Fidelity decided that anyone that used this program, that returned any item (you could reimburse for accessories too), and did not reverse the reimbursement, committed fraud and if licensed was marked as such on their U5 upon termination. To quote the resident counsel trolling this message board ‘this type of person would pick up a dropped wallet and say finders keepers’ - comments from an actual Fidelity troll. Great former employees, now perceived to be wallet theives, over a vague reimbursement program. This is really happening fokes, it’s beyond sad.
I'm sure a lawyer could subpoena the rules of the program. I don't remember reading anything about a participant having to keep the pc for a specific time frame after purchasing. If a lawyer takes the case, their information could technically be shared here for all those affected.
Following and will continue to follow. I could definitely provide a very unique piece to this puzzle, if escalated. I would not back down from the continual interrogation, it got personal. This is a huge mess in how it was handled from the start, and has been acknowledged as such by Fidelity upper management. It will truly (NPI) be interesting to see how this plays out if the right ears are listening.
Sign me up for the class action, absolutely. It forced me out of the industry. Someone should contact the Wall Street Journal or forward them this thread so the public knows what’s going on. Let the public know how Fidelity does business internally, the real Fidelity and not the facade. I have no idea how many people have been let go over this, but it seems like a lot of good people were disgarded like trash. In my long time at Fidelity, I saw horrendous actions by people of authority get rewarded. This rolling computer reimbursement “scandal” is a witch hunt. We all need to get together and do something about it.

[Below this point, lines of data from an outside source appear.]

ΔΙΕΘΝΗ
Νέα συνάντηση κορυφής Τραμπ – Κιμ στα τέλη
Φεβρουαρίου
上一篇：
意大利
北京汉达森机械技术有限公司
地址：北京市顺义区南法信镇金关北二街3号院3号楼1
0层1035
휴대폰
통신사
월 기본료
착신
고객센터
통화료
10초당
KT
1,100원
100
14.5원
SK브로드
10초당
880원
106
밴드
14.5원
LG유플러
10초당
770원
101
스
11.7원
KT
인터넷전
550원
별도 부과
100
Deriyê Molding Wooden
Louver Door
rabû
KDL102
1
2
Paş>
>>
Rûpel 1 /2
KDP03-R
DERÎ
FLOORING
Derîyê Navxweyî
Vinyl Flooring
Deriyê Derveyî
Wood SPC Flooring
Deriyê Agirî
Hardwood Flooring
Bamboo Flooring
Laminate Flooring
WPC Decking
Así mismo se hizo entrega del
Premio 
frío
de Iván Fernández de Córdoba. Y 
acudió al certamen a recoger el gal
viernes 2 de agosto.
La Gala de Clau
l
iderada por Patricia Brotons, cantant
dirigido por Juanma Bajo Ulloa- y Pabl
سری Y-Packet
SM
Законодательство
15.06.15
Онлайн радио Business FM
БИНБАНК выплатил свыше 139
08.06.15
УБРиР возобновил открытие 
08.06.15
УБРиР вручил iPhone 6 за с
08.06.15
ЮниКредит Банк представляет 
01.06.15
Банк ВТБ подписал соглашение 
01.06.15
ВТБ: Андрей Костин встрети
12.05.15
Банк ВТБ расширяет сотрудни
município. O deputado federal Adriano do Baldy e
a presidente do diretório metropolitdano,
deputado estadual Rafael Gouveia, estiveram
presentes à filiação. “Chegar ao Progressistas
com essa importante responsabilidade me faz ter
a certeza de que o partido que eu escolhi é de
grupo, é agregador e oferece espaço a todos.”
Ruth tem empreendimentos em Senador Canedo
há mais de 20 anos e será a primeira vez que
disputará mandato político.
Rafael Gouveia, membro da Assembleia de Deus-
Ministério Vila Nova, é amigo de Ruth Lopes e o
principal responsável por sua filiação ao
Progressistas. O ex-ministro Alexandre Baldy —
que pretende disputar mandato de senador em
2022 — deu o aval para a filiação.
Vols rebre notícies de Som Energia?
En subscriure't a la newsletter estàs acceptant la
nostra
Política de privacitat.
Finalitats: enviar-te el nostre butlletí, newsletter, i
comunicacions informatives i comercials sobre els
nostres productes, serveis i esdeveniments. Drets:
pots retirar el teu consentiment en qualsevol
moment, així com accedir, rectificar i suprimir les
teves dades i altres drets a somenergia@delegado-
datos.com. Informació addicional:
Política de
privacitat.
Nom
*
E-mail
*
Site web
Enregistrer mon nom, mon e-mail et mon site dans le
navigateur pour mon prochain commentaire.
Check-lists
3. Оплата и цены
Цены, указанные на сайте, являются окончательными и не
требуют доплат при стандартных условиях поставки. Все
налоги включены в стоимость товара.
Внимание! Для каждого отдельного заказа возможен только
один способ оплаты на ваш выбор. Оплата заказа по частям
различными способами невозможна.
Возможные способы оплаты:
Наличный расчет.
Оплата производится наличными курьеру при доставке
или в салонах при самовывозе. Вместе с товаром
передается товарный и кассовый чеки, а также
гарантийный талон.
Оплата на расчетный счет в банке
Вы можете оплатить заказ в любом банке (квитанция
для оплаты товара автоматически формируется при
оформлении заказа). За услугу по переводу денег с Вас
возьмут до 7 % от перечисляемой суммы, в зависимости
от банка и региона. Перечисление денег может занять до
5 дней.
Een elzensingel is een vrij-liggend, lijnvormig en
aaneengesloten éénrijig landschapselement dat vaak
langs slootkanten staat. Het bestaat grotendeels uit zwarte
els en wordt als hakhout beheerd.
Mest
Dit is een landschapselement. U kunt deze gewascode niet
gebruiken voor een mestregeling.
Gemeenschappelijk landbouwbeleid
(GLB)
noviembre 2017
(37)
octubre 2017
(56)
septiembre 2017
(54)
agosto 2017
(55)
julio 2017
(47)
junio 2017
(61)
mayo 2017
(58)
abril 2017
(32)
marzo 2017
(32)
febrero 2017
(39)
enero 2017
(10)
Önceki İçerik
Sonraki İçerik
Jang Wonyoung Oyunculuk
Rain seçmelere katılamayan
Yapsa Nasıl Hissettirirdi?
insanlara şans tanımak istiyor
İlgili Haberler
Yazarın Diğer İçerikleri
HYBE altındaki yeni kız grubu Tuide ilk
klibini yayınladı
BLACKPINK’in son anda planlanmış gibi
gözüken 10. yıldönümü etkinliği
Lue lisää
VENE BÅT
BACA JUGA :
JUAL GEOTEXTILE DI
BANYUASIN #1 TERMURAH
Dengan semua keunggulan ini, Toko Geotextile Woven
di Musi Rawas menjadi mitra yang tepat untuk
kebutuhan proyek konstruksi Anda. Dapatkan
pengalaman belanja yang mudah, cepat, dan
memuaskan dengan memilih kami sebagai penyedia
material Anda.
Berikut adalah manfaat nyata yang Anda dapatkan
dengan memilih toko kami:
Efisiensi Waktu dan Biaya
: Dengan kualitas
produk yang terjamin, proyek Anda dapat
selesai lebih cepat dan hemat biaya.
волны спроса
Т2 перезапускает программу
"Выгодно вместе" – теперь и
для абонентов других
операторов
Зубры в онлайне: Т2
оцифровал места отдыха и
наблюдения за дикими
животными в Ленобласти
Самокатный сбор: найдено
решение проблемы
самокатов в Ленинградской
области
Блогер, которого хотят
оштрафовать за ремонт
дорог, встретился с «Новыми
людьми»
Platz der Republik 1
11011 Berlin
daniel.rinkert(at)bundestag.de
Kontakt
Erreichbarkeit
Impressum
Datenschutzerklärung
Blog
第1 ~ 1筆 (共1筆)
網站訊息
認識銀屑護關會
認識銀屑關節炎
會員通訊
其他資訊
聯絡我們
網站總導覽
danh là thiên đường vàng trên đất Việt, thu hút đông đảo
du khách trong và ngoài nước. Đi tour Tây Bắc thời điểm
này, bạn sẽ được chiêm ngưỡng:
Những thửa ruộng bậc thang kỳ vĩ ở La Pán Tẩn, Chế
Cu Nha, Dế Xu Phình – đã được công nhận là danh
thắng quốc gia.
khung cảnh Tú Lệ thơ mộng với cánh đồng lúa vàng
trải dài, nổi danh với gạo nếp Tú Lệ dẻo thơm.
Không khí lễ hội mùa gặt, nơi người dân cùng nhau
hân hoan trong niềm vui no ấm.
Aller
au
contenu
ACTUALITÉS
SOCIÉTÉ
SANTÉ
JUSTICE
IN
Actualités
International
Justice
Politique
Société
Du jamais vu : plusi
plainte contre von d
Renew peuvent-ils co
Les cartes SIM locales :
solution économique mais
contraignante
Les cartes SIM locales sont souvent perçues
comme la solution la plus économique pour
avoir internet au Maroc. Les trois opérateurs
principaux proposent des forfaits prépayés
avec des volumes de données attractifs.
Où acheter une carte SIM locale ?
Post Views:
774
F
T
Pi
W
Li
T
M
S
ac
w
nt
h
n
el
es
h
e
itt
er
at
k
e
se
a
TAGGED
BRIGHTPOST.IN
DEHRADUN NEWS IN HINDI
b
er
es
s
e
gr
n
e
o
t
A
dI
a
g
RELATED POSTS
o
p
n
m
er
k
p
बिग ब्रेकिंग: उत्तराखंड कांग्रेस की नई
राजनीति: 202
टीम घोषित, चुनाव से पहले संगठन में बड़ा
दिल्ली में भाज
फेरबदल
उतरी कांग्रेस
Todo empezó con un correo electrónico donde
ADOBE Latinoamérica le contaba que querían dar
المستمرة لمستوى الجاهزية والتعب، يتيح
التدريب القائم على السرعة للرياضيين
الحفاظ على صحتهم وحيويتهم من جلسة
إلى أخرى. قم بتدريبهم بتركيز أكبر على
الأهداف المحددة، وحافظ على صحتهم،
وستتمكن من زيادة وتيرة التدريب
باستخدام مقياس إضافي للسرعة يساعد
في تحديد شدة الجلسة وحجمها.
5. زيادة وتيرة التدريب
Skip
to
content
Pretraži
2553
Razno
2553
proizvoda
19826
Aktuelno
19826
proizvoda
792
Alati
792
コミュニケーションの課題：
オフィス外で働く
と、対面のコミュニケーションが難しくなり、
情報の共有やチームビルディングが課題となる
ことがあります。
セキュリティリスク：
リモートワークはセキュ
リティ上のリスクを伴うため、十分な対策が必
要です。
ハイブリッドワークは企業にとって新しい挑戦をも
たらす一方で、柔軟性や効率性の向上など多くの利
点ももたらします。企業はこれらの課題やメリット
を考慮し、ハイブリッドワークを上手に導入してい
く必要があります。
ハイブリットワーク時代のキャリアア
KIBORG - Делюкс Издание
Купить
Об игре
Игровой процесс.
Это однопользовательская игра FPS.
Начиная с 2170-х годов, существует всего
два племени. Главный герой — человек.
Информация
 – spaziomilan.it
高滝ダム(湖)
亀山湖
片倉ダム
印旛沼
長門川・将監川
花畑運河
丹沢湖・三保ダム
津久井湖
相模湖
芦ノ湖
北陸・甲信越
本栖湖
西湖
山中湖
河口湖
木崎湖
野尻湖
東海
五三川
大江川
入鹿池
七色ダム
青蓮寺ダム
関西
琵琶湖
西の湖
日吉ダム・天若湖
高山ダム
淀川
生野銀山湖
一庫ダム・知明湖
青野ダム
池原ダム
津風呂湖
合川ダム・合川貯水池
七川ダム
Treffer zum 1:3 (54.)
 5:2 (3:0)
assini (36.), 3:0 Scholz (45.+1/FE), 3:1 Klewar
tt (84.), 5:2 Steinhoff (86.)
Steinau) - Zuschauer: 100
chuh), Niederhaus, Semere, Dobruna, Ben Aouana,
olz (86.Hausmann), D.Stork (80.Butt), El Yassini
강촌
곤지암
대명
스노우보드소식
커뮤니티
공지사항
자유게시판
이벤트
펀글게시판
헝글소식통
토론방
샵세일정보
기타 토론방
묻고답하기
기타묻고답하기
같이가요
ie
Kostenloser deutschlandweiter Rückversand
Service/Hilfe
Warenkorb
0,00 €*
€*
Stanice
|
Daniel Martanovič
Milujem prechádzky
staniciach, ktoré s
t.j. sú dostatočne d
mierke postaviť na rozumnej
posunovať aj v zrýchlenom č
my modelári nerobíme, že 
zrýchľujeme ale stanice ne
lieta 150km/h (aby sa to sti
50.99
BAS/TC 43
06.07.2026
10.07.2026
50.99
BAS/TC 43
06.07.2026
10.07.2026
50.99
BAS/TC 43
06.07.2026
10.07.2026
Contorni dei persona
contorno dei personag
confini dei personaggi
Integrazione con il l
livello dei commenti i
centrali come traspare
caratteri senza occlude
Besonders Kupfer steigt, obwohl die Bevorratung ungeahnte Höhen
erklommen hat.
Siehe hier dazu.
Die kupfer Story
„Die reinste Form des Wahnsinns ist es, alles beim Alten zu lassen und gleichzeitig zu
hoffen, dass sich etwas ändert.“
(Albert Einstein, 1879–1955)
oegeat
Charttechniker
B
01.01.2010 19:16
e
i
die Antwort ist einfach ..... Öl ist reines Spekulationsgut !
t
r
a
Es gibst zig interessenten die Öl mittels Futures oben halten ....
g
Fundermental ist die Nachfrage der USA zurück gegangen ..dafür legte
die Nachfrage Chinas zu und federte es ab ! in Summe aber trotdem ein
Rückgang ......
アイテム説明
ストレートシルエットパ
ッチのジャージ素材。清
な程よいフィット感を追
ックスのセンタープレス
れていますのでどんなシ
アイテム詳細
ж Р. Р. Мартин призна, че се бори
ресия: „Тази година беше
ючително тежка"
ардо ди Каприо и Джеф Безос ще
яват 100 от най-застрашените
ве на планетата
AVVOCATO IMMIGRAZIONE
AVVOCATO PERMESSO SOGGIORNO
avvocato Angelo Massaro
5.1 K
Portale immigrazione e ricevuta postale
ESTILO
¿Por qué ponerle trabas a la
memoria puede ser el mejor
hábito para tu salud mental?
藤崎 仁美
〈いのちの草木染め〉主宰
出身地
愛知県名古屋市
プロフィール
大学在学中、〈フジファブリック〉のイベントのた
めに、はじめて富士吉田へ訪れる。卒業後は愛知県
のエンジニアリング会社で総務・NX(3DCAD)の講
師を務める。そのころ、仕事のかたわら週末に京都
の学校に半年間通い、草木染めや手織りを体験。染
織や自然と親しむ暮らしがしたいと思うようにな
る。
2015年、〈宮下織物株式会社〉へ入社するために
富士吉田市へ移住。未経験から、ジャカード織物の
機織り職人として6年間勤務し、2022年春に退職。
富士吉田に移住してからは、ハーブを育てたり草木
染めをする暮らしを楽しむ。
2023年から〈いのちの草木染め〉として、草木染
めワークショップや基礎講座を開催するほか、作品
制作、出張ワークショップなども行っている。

I am a Fidelity employee and I just learned about this today as a highly esteemed colleague was let go for this same thing. There is no way this is legal. Wrongful termination is, in fact, hard to prove HOWEVER, a company as large as Fidelity has a very large handbook for how write-ups, terminations, etc. are to be handled. Generally speaking, there is almost nothing you can do to get fired at work aside from falsifying work data. That being said, there is a witch-hunt going on here and it makes no sense. This needs to start by everyone gathering together for a class action defamation and wrongful termination suit. Even for an at-will job, you CANNOT fire someone for cause if that cause is not something which is a fireable offense or against established company policies. The moment you fire someone for cause and document it, as an employer, your ability to claim "at will employment" is down the toilet. Get together and find a lawyer to take this on, and save other employees from having this same thing done to them. 1. Its a privacy issue 2. its an issue with improper lack of guidelines being enforced after the fact 3. its an issue with improper escalation of discipline leading to termination 4. its demation if they are putting things on a U-4 they cannot prove (and you certainly can't prove something that was never against the rules of the program) 5. it calls into the question of ownership, this isn't a situation where Fidelity owns this computer just because they put a few dollars towards it for you, YOU still paid for most of it and YOU are still entitled to do whatever the hell you want with it at any time you want to. In order for them to fire you for this legally, they have to prove that they made you aware that them reimbursing you for a portion of the cost of something gave THEM control over what you DO with said property. Guess what, they can't legally do that even if they tried. The only way they'd have that legal right is if they reimbursed you for all of it and made you sign a contract stating you have to keep it for a certain period.